Plus tôt cette année, Freedom House a abaissé la cote de démocratie de l’Inde de «libre» à «partiellement libre», citant les attaques contre la liberté de la presse comme un facteur contributif. «Les attaques contre la liberté de la presse se sont considérablement intensifiées sous le gouvernement Modi, et les reportages sont devenus beaucoup moins ambitieux ces dernières années», a déclaré l'ONG. «Les autorités ont utilisé les lois sur la sécurité, la diffamation, la sédition et les discours de haine, ainsi que des accusations d'outrage au tribunal, pour calmer les voix critiques dans les médias.»

Bien que des médias indépendants existent, beaucoup se battent contre le gouvernement. En février, le gouvernement a introduit de nouvelles règles concernant l'édition numérique qui donnent aux fonctionnaires le pouvoir de bloquer la publication d'histoires ou même de fermer des sites Web entiers. «Il existe très peu de chaînes d'information indépendantes dans le pays», déclare le Dr Gagandeep Kang, co-auteur de Till We Win : la lutte de l’Inde contre la pandémie du COVID-19.

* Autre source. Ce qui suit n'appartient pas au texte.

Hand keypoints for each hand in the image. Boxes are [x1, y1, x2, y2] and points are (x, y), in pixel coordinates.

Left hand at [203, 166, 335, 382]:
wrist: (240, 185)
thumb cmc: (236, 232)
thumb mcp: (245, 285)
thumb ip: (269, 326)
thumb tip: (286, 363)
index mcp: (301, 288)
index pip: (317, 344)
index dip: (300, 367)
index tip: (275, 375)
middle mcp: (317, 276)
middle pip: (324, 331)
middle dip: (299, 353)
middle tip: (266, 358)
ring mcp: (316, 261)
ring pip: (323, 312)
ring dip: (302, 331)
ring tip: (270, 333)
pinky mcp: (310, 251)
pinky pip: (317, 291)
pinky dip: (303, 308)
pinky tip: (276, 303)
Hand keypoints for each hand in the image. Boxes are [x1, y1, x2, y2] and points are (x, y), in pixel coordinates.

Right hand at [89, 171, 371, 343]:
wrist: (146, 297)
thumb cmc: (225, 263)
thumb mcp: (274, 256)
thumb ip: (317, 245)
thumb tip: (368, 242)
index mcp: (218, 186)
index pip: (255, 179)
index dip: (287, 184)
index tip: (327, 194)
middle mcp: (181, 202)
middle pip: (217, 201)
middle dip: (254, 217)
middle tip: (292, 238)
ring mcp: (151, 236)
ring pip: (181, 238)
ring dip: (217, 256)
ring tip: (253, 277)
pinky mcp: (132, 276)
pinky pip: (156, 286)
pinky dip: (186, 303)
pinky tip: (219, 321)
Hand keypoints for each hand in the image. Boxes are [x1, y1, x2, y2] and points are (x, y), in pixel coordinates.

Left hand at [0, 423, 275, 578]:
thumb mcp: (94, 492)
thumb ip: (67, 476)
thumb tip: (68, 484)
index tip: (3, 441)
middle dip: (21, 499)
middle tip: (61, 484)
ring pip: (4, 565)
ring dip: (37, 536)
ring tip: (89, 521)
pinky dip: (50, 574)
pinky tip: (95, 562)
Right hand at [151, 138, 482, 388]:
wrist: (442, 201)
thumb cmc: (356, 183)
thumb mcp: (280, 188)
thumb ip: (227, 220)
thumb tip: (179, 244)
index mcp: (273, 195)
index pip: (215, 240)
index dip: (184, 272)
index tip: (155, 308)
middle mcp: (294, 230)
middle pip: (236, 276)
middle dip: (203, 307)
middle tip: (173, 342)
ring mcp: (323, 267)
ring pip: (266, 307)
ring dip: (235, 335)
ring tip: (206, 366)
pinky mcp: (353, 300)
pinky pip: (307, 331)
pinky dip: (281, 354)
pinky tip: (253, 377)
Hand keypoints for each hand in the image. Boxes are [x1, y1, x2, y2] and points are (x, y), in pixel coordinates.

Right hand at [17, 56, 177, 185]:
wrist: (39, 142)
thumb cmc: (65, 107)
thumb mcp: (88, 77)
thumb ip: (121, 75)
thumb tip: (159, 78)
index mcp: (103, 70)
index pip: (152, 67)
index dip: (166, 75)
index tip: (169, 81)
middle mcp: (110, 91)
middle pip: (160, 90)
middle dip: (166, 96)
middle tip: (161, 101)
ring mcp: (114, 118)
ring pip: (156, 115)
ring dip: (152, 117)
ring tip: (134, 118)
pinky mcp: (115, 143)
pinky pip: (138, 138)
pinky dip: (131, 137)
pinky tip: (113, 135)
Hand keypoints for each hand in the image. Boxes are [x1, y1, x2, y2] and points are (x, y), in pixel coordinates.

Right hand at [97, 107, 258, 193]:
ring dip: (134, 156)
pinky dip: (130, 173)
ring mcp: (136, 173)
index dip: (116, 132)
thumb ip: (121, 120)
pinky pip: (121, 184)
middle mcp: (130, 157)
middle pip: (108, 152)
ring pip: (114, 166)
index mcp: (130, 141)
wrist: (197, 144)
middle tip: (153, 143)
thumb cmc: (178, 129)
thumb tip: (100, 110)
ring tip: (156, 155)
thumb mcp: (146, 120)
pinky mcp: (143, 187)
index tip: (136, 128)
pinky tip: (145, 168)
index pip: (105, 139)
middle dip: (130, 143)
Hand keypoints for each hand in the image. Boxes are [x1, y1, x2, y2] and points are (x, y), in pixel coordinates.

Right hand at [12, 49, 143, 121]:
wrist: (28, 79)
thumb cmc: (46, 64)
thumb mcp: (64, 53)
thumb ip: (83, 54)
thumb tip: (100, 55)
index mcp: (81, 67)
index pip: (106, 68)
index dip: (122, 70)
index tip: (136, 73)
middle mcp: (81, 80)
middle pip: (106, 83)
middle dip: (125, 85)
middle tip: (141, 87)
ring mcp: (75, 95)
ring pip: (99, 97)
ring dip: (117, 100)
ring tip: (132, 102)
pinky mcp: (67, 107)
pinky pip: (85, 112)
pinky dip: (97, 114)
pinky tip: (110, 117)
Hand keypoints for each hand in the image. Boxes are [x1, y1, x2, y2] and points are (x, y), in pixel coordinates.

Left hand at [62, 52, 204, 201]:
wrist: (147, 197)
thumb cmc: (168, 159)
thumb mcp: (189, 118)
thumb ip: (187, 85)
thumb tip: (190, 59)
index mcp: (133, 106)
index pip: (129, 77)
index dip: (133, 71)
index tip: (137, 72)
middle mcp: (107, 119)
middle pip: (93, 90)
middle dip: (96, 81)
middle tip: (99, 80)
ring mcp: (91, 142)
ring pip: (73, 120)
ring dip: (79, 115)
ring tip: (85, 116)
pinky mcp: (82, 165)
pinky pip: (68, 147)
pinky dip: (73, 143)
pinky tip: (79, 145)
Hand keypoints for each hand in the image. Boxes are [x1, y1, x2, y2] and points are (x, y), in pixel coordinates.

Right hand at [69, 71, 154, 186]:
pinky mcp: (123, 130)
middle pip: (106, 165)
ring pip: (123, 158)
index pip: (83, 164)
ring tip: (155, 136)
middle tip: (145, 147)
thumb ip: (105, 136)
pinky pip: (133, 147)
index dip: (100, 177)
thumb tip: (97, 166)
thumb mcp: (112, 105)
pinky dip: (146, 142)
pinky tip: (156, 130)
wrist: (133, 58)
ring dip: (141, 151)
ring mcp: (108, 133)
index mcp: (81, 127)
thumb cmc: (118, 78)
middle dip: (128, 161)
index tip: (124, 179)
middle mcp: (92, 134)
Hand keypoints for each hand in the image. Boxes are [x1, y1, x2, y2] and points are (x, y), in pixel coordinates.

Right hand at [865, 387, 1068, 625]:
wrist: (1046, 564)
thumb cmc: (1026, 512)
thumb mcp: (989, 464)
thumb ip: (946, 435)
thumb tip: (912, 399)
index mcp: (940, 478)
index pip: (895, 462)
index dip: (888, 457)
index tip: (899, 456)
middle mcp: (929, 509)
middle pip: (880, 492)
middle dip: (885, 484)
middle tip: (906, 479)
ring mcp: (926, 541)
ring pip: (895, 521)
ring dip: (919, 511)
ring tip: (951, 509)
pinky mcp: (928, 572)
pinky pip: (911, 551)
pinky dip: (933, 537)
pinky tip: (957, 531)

Raihanath Kappan, l'épouse du journaliste emprisonné, a déclaré à TIME que ses collègues le connaissaient comme un journaliste calme et posé qui montrait rarement de la frustration ou de la colère. Ses reportages, a-t-elle dit, ont tendance à se concentrer sur les personnes persécutées par la loi - c'est pourquoi il a voyagé de sa base à Delhi pour rendre compte du viol collectif dans l'Uttar Pradesh. «Il parle au nom des personnes persécutées», dit Raihanath. "Il rapporte la vérité sans penser aux conséquences pour lui-même."